According to Kentucky Power’s outage map, approximately 115 customers in our area are without power, and an overall total of approximately 281 of the customers in their service region are still without power.

Appalachian Power customers can get information about the outages that affect their accounts through text or email by signing up for alerts through the company’s website, AEP says.

Information on warming shelter locations in affected areas is also included in the outage maps., the company says.

AEP is reminding everyone that all downlines are dangerous because they carry an electric current. Anyone who encounters a fallen wire should stay away and help keep others away from the downed line and anything it may touch. You should also contact 911 as well as contact Appalachian Power at 1-800-956-4237 immediately if you encounter a fallen wire.

Those who plan to use an alternate heat source should also make sure it is in good condition and follow all safety precautions for the heat source., Appalachian Power says. This includes making sure you have proper ventilation for lanterns, heaters, fuel-fired stoves or burning charcoal to avoid potential carbon monoxide poisoning and fires. Officials also warn residents not to plug a portable or RV generator into their circuit box.

For more safety tips, visit Appalachian Power’s website.

UPDATE (2:36 p.m. on Friday, Dec. 23): Appalachian Power says they will not know the extent of damage and won’t be able to predict restoration estimates until the weather system has passed through the area.

They say that Kanawha (3,080 customers without power) and Jackson Counties (1,509) are the hardest-hit areas of West Virginia. Other areas that remain significantly affected are in Virginia.

Appalachian Power says they will have another update after 5:30 p.m. on Friday.

UPDATE (2:17 p.m. on Friday, Dec. 23): More than 47,000 Appalachian Power customers remain without power.

UPDATE (12:20 p.m. on Friday, Dec. 23): More than 49,000 Appalachian Power customers are currently without power.

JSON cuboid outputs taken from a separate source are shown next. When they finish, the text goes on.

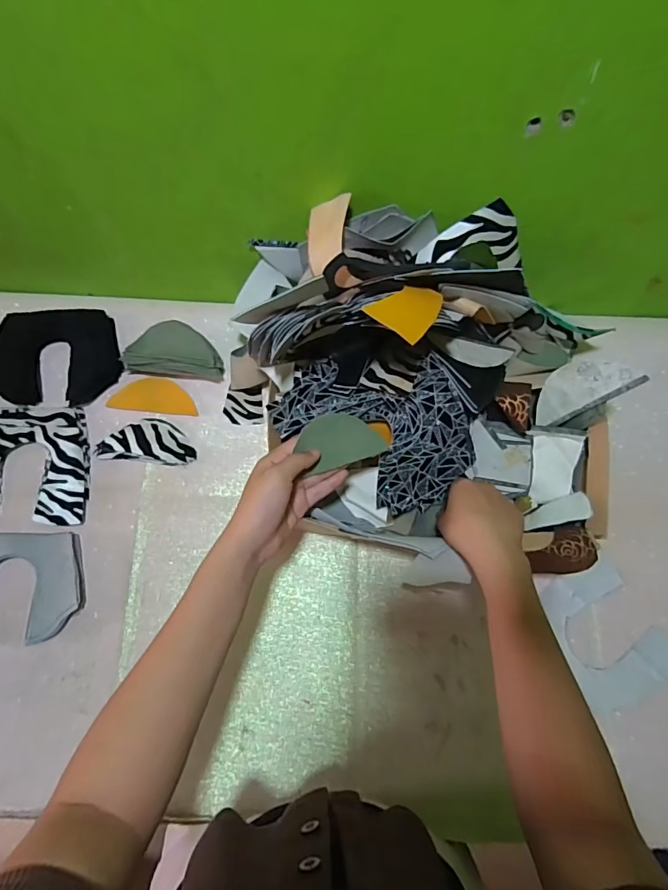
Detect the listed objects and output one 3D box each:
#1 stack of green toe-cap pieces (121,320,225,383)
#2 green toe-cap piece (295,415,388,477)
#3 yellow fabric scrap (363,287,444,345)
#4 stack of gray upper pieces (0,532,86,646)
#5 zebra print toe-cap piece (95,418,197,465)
[{"bbox_3d":[-0.207,-0.121,0.594,0.126,0.037,0.068,5,71,0],"label":"stack of green toe-cap pieces"},{"bbox_3d":[0.009,-0.006,0.438,0.088,0.004,0.049,-11,97,-23],"label":"green toe-cap piece"},{"bbox_3d":[0.069,-0.118,0.400,0.047,0.005,0.102,36,44,10],"label":"yellow fabric scrap"},{"bbox_3d":[-0.361,0.156,0.508,0.159,0.013,0.116,-1,71,-2],"label":"stack of gray upper pieces"},{"bbox_3d":[-0.231,-0.006,0.575,0.117,0.012,0.055,6,71,1],"label":"zebra print toe-cap piece"}]

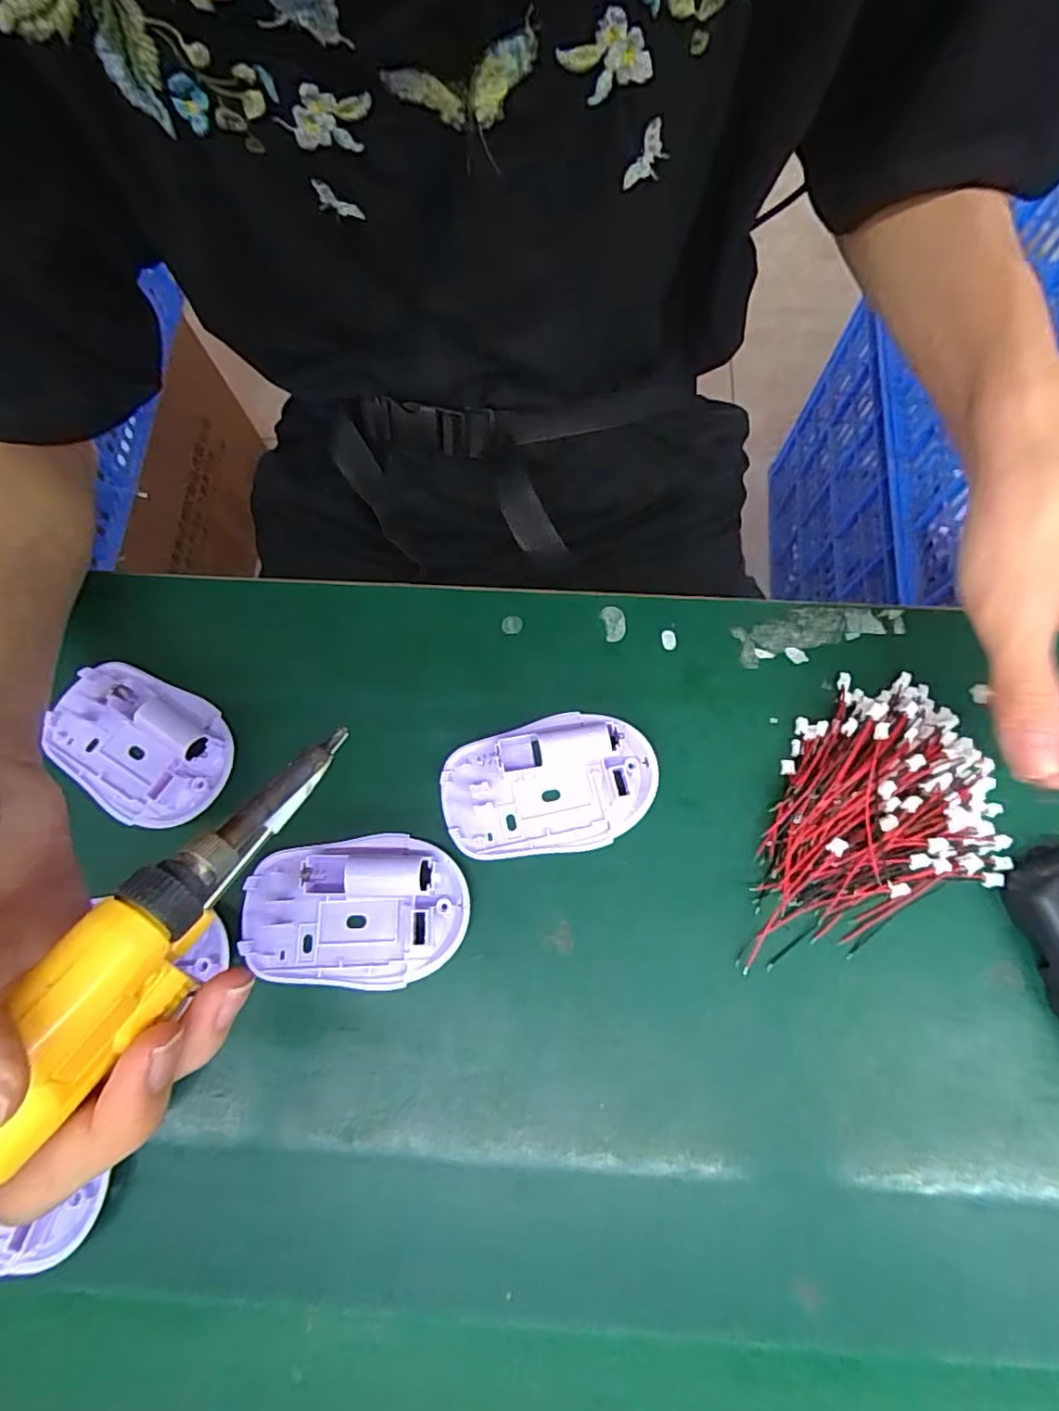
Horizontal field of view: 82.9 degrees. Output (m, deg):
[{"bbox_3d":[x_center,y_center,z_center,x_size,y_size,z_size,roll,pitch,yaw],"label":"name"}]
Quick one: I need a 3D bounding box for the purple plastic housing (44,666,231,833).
[{"bbox_3d":[-0.182,0.018,0.278,0.091,0.014,0.060,27,75,10],"label":"purple plastic housing"}]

CHARLESTON, WV (WOWK) — More than 47,000 customers are without power in the Appalachian Power coverage area.

Outage map from Appalachian Power as of 10:42 a.m. on Friday, Dec. 23

Temperatures aren’t projected to reach above freezing until Tuesday, Dec. 27.

AEP says they are still assessing damage and will determine restoration times once crews have spent more time at outage sites.

This is a developing story, and we will provide updates as new information becomes available.